**Goal of the exercise**.
The result should be a word-for-word retyping of the entries below, free of pictures.

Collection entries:
━━━
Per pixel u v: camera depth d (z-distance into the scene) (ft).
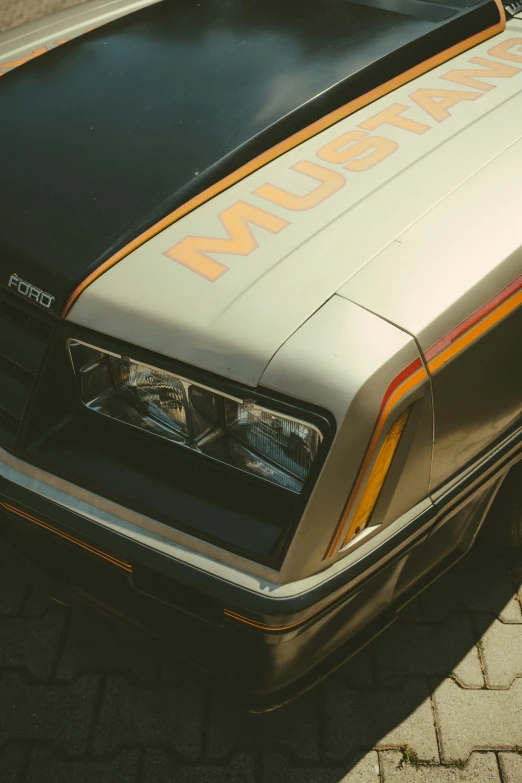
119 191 5.81
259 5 7.80
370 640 6.29
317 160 6.07
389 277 5.11
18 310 5.64
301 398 4.66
━━━
**Exercise answer**.
Per pixel u v: camera depth d (z-distance into the scene) (ft).
119 191 5.81
259 5 7.80
370 640 6.29
317 160 6.07
389 277 5.11
18 310 5.64
301 398 4.66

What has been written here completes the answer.